# PROBLEMS AND TASKS
a. Print the passage of the Earth's structure text between "Internal structure edit" and "is the egg.", inclusive.
b. In the Earth's structure text, what rock are the big rocks of Yosemite National Park made of?
c. Pick up the Earth's structure text after its last sentence and keep it going.

# SELECTED TEXT
========================================================================
World of Dinosaurs/Earth's Structure

Internal structure edit

Earth is an imperfect sphere, with a hot weird middle and a crust of rock around the outside.

The crust is a tiny part of our planet – it is just 50-100 km deep, on a planet with a radius of ~6400 km.

The crust is roughly equivalent to an eggshell while the entire earth is the egg.

Earth's rocky crust is constantly changing and adjusting from internal and external forces. We reconstruct past environments and continental configurations using geology.

Rocks on Earth's Continents Reveal Change Over Time edit

Continents contain a mix of metamorphic, igneous, and sedimentary rocks.

If you hike in the Wasatch Mountains, you'll see all three kinds!

  • Sedimentary rocks show signs of environmental change over time:
    • Grain characteristics that show the amount or distance of travel.
    • Packing and sorting conditions that show the depositional environment.
    • Grain ingredients that show the source of the bits.
    • Past presence of rivers, lakes, oceans, etc. are easy to spot in sedimentary rocks.
  • Metamorphic rocks demonstrate wacky changes in physics and chemistry that acted on the rocks over time.
    • Certain minerals only form at high pressure, or high temperature.
      • We can experiment with high pressures and temperatures in the laboratory using a diamond anvil cell (one of the specialties of our own Dr. Lowell Miyagi)
      • A diamond anvil cell places a tiny experimental chamber between the tips of two diamonds.
      • The diamonds are strong enough to squeeze together and create just a tiny pocket of crazy-high pressure and/or temperature.
    • People spend their entire careers studying how, where, how, and when metamorphic rocks form.
    • We won't discuss them much in this class because metamorphic rocks usually ruin fossils. Boooooo!
    • But their chemistry and physics require explanation! And that underpins many of the finer details of plate tectonic idea
  • Igneous rocks on continents are MOSTLY the intrusive kind.
    • Intrusive igneous rocks formed by slow-cooling magma that didn't pour over the Earth's surface.
      • Generally intrusive rocks form within the crust.
        • Great examples are the granite and granodiorite found in the Wasatch and Uinta ranges of Utah, and in many historic SLC buildings, including the Temple.
        • The big rocks of Yosemite National Park (Half Dome, El Capitan, etc.) are made of granodiorite, too
  • But there are plenty of extrusive igneous rocks decorating the continents too!
    • You can easily see cool igneous rocks from lava flows over continental areas:
      • All around Southern Utah.
      • In the Craters of the Moon National Monument in Idaho.
      • All around Northern Arizona and Eastern California.
      • Along the Columbia River in the Pacific Northwest.
      • Along the Palisades in New Jersey.
      • Here is a 3D model of an extrusive igneous rock called lava spatter!

Earthquakes also change continental rocks – even in REAL TIME!

  • f you've felt an earthquake, you've felt the consequence of rocks moving over time
  • It takes a long time for rocks to move, and they usually are stuck where the edges rub together.
  • The tension is occasionally released as an earthquake that lets the rocks slide past each other, but feels very weird for the rest of us.
========================================================================
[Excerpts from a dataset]
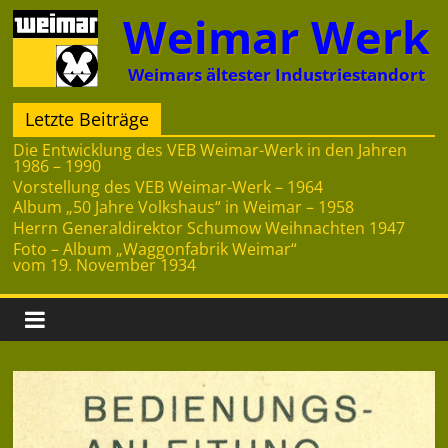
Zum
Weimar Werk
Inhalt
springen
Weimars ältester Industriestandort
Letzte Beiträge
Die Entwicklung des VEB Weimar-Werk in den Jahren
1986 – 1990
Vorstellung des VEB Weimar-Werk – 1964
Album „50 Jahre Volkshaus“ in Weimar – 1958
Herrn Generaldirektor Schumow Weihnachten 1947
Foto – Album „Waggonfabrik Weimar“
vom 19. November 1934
========================================================================
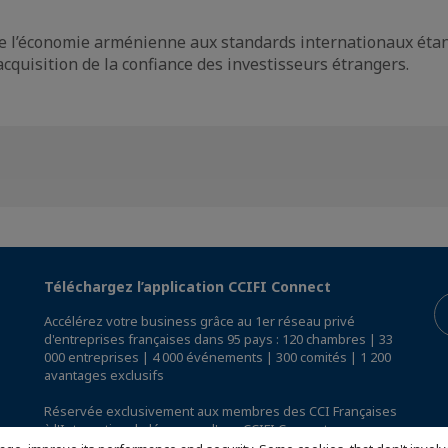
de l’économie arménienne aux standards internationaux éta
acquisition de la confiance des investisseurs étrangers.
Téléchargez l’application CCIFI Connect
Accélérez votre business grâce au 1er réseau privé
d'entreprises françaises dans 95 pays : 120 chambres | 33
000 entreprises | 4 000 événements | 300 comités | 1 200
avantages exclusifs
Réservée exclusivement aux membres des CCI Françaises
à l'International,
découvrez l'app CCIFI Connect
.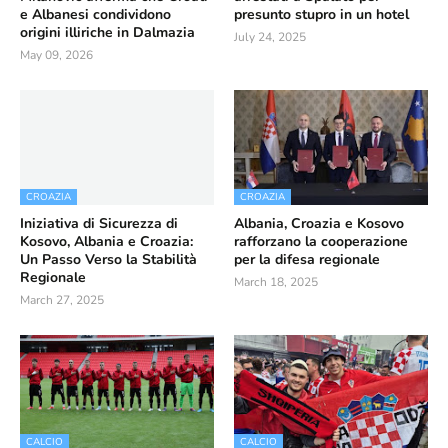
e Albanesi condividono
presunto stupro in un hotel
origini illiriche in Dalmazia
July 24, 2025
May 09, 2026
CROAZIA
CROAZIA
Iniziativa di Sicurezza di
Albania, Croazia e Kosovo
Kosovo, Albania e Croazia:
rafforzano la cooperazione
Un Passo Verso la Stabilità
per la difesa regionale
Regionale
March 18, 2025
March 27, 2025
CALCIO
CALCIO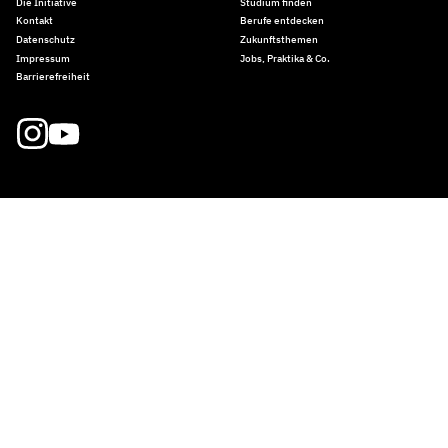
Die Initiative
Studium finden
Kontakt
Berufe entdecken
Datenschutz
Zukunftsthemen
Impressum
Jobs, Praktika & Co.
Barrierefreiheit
========================================================================
# ANSWERS BY ITEM
a.
Internal structure edit

Earth is an imperfect sphere, with a hot weird middle and a crust of rock around the outside.

The crust is a tiny part of our planet – it is just 50-100 km deep, on a planet with a radius of ~6400 km.

The crust is roughly equivalent to an eggshell while the entire earth is the egg.

b. Granodiorite.

c.
  • We can easily observe signs of PAST earthquakes in lots of ways – rock layers cut by a highway that show offsets; trenches in sediments; and big shifts in the rocks displayed in our local mountains.
  • If you were in Salt Lake City for the Magna earthquake (a 5.7 magnitude earthquake) then you've felt the movement of the crust!

Rocks on Earth's Seafloor Reveal Change Over Time edit

Ocean water sits low.

  • Think of the Earth as a solid rock, like the moon, and then just POUR water onto its surface.
  • Continents, made of thick low-density rock slabs, peak above the surface of water.
  • Thinner slabs of denser crust made of extrusive igneous rock usually stays low, wrapped tightly around the Earth's mantle, so the seawater settles above.

Rocks at the bottom of the sea floor are usually made of extrusive igneous basalt.

  • We can actually see new basalt forming at the sea floor and coming out as new rock.
  • We can study the microbial life that flourishes on these fresh minerals.
  • Sediments can build rock layers that layer on top of the basalt slab.
  • We can use the texture, quality, and chemistry of the basalt rocks to measure how long they've been exposed to weathering.
  • We can use the sediment piles or layers of rock to measure changes in environmental conditions during this time.

Some of the basalt that forms under the sea pokes above the ocean's surface.

  • Basalt can pile into enormous undersea volcanoes.
    • The islands of Hawai'i are an example: the islands poke above the ocean's surface.
    • Colonies of coral and other carbonate-mineral-making animals coat the flanks of these islands, and add layers of sedimentary rock.
    • People living there have to cope with volcanic eruptions.
  • Basalt can make under-sea mountain ranges where new rock is born every day.
    • A good example is the Mid Atlantic Ridge.
    • The Mid Atlantic Ridge is a mountain range running N-S half-way between the Americas and Europe/Africa.
    • Iceland is built on a part of the ridge that pokes above the surface of the ocean.
    • People living there have to cope with volcanic eruptions.
  • Magnetic particles form little compass indicators inside of basalt rocks.
    • Basalt rocks have lots of iron-based minerals.
    • These minerals can form little magnets that align to the Earth's magnetic poles as the rock cools and solidifies.
    • If basalt rocks form layer on top of layer on top of layer, in a big stack...
      • we can measure the magnetic particles through the stack in order.
      • Typically, the older rocks are at the bottom of the stack.
    • If basalt rocks form at the Mid Atlantic Ridge and then get pulled away...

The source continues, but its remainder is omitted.